For several reasons including safety and the sport of swimming as a spectacle, FINA (World Governing Body of Swimming) came up with an appropriate restriction. Today, swimmers cannot remain submerged for more than 15 metres after a start or a turn. The 15-metre limit (shown by a line hanging above the pool) is measured to the swimmer’s feet, not the head.

The first known record of people swimming dates back to Egyptian drawings from 2500 BC, with stone age paintings in the Cave of Swimmers dating back even further.

One of the Founding Fathers of the United States, Benjamin Franklin invented swim fins to help swimmers move through the water more efficiently.

An outdoor swimming pool was added to the White House in 1975 by President Gerald Ford.

Most competitive swimmers swim 6-12 miles a day.

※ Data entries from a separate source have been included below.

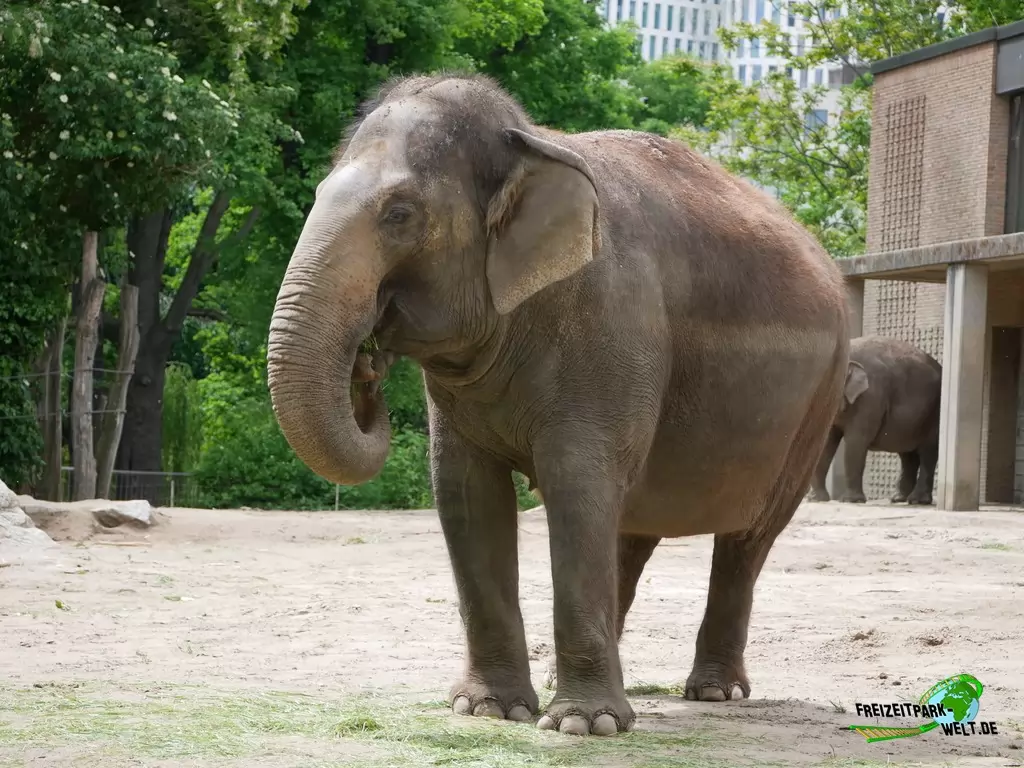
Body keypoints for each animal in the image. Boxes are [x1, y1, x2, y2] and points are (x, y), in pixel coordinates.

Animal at [266, 73, 850, 737]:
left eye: (400, 214)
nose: (367, 366)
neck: (528, 141)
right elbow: (466, 493)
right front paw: (490, 710)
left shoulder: (610, 330)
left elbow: (576, 482)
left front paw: (583, 726)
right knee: (631, 528)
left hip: (816, 406)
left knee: (745, 541)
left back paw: (712, 693)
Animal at [807, 335, 942, 505]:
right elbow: (826, 443)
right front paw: (816, 500)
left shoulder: (871, 397)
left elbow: (856, 442)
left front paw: (851, 501)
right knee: (907, 455)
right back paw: (898, 498)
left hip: (934, 412)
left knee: (927, 452)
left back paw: (917, 501)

An Olympic pool can hold up to 850,000 gallons of water.

Matthew Webb, a 27-year-old merchant navy captain was the first person to swim the English Channley this was in 1875. Gertrude Ederle was the first woman to swim the English Channel, in 1926.

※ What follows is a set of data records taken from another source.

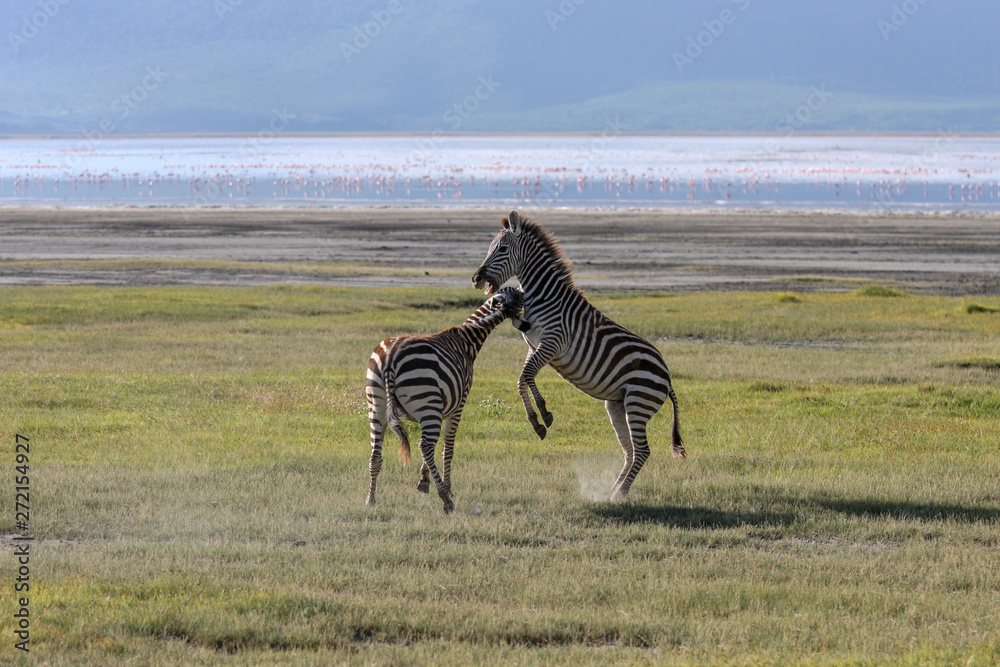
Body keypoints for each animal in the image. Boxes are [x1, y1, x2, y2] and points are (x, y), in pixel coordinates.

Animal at [364, 286, 530, 513]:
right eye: (522, 301)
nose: (528, 326)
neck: (467, 341)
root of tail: (391, 356)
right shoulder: (457, 406)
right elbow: (447, 448)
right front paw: (447, 488)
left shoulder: (440, 409)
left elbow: (436, 449)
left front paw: (424, 480)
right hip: (427, 403)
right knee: (424, 446)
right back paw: (446, 499)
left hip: (378, 405)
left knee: (376, 453)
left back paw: (371, 498)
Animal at [472, 211, 685, 500]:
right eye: (490, 248)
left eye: (502, 249)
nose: (476, 278)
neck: (545, 295)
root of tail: (667, 376)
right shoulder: (534, 345)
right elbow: (522, 379)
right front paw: (540, 417)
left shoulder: (553, 343)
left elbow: (526, 375)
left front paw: (541, 416)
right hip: (618, 405)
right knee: (630, 451)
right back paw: (611, 491)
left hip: (638, 403)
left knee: (642, 451)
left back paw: (619, 495)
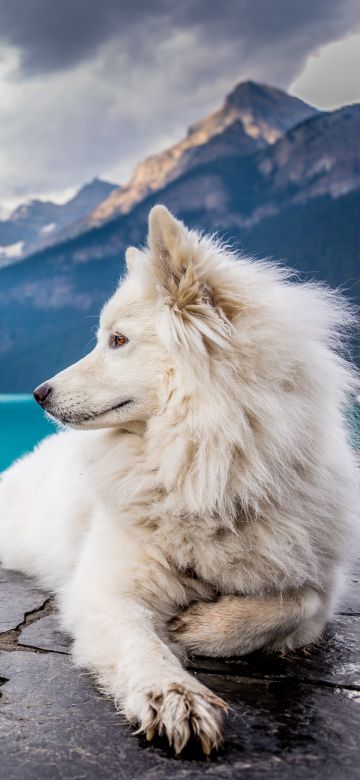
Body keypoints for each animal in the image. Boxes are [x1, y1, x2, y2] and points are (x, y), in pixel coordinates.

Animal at [0, 204, 358, 752]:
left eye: (118, 340)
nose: (39, 393)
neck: (205, 466)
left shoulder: (321, 580)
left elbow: (293, 603)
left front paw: (202, 627)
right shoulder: (107, 589)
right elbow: (141, 647)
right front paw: (173, 696)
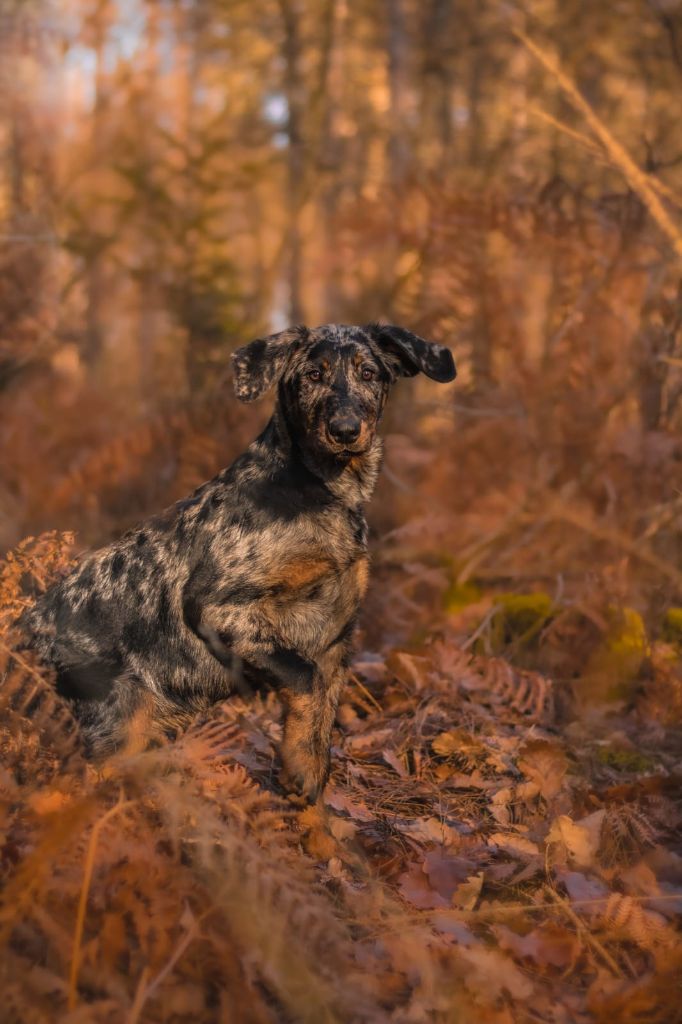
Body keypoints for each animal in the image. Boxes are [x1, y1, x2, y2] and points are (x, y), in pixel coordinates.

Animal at [23, 323, 454, 802]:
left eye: (369, 373)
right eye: (312, 376)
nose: (345, 430)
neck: (323, 488)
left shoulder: (337, 635)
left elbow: (323, 716)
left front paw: (309, 779)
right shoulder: (219, 607)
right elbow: (304, 678)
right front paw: (296, 767)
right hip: (119, 707)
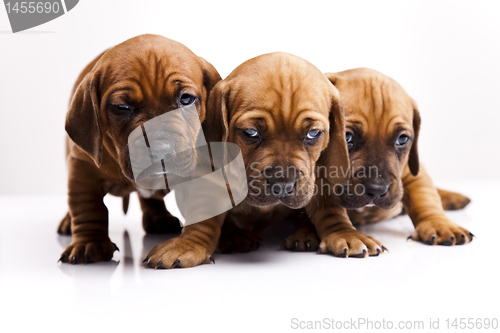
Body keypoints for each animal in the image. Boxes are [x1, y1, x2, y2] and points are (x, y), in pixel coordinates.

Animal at [57, 33, 220, 262]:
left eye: (186, 99)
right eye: (122, 107)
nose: (160, 148)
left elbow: (203, 207)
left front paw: (187, 246)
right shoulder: (82, 167)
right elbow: (87, 207)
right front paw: (89, 243)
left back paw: (159, 218)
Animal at [143, 53, 350, 268]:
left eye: (313, 134)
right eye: (251, 132)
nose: (283, 185)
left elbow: (330, 209)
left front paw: (343, 233)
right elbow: (203, 214)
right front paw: (188, 243)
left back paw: (304, 234)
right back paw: (233, 236)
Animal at [294, 66, 474, 255]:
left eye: (402, 139)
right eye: (347, 137)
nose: (377, 189)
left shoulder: (412, 172)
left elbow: (425, 197)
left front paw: (439, 224)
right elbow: (330, 212)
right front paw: (346, 233)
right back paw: (304, 234)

Mark Spitz beat the record for the most gold medals in one Olympic games when he won 7 gold medals at the 1972 games. However along came Michael Phelps and in 2008 Beijing games Phelps haul was an incredible 8 golds!

  • Gold medal – first place  200 m freestyle                 1:42.96 (WR)
  • Gold medal – first place  100 m butterfly                 50.58 (OR)
  • Gold medal – first place  200 m butterfly                 1:52.03 (WR)
  • Gold medal – first place  200 m medley                    1:54.23 (WR)
  • Gold medal – first place  400 m medley                    4:03.84 (WR)
  • Gold medal – first place  4×100 m freestyle            3:08.24 (WR)
  • Gold medal – first place  4×200 m freestyle            6:58.56 (WR)
  • Gold medal – first place  4×100 m medley               3:29.34 (WR)

Some of the largest swimming pools that have been made are the Moskva Pool (Moscow Pool now closed) which opened in 1960, it had a one-of-a-kind circular pool had a diameter of 130 meters and capacity of twenty thousand people. The San Alfonso del Mar resort in Chile has a pool 1,013 metres (3,324 ft) in length with a total area of 8 hectares The longest swimming pool is in Casablanca, Morocco. It is 480 metres long and 75 meters wide.

Competitive swimming became more popular after World War I, when “long john”-style swimming costumes went out of fashion. The first topless male swimming suits were worn in America in 1935.

Home swimming pools became popular after World War II, when Hollywood movies from synchronized swimming start Esther Williams made them more desirable.

Swimming was known to be a noble skill for Japanese samurai.

In one hour, swimming burns about 40% more calories than biking and about 30% more calories than running per hour.